In yesterday's NYTimes, Maureen Dowd wrote in "National House of Waffles":

 

"More and more, with Bush administration pronouncements about the Iraq war, it depends on what the meaning of the word 'is' is."

 

I'm beginning to think instead that it depends on the meaning of "had."

 

Sec. Rumsfeld on "Meet the Press" said:

 

"...if you’ll think back, the weapons of mass destruction was always chemical, biological and nuclear, and in no instance did anyone on the administration that I know of suggest that they had a nuclear weapon."

 

On this program as well as ABC's "This Week," he continually distinguished between nuclear "weapons" and nuclear "program."

 

Dr.
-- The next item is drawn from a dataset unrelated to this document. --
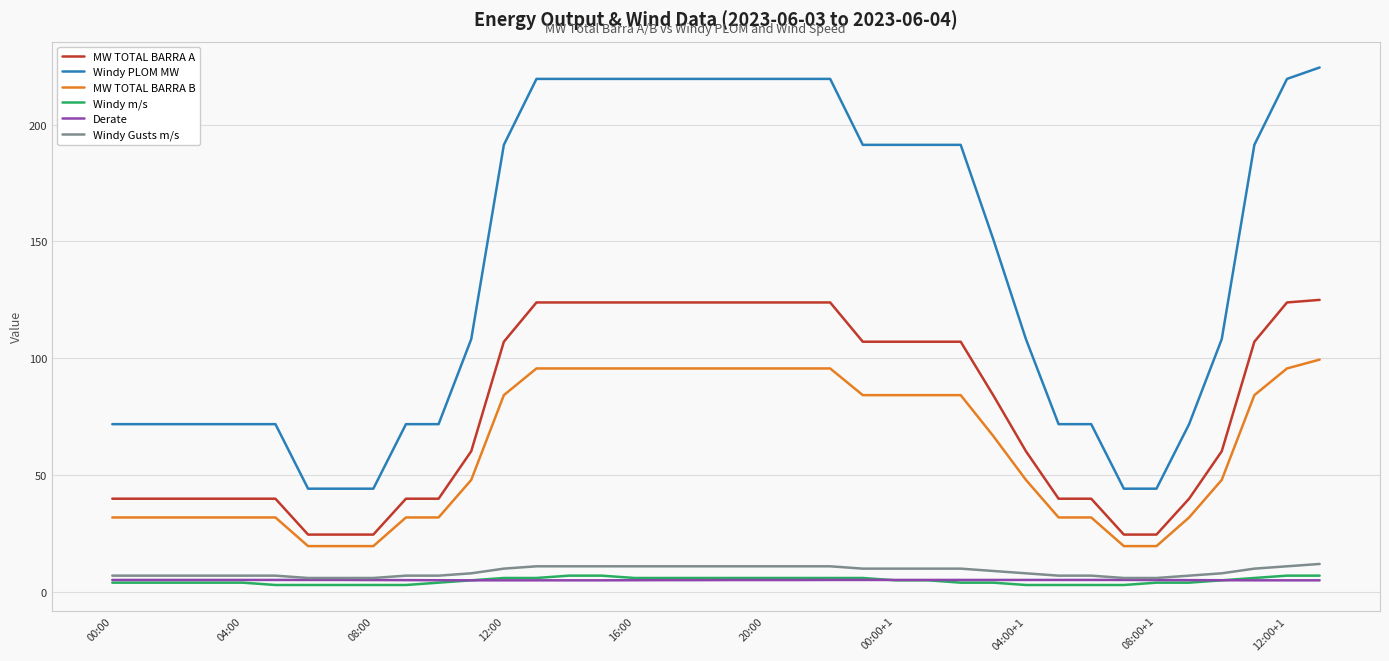

True or false: MW TOTAL BARRA B and Windy PLOM MW cross at least once.

False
Rice also said on "Fox News Sunday:"

 

"I believe, if you look back, Tony (Snow), we have never said that we thought that he had nuclear weapons."

 

Call me a cynic, but in the face of all of this insistence that the State of the Union uranium claim, even though it should have been removed, was factually accurate ("The British said X.."), the following statement bothers me:

 

"I believe that Saddam Hussein had weapons of mass destruction."

 

Dr. Rice said this on Fox as well as Sec. Rumsfeld on ABC and during various press conferences on Sunday.

 

We know all that Saddam "had" weapons prior to 1991 and this statement would therefore be "accurate."  The important question will be if the administration admits to beleiveing that Saddam Hussein "had" WMD in April 2003.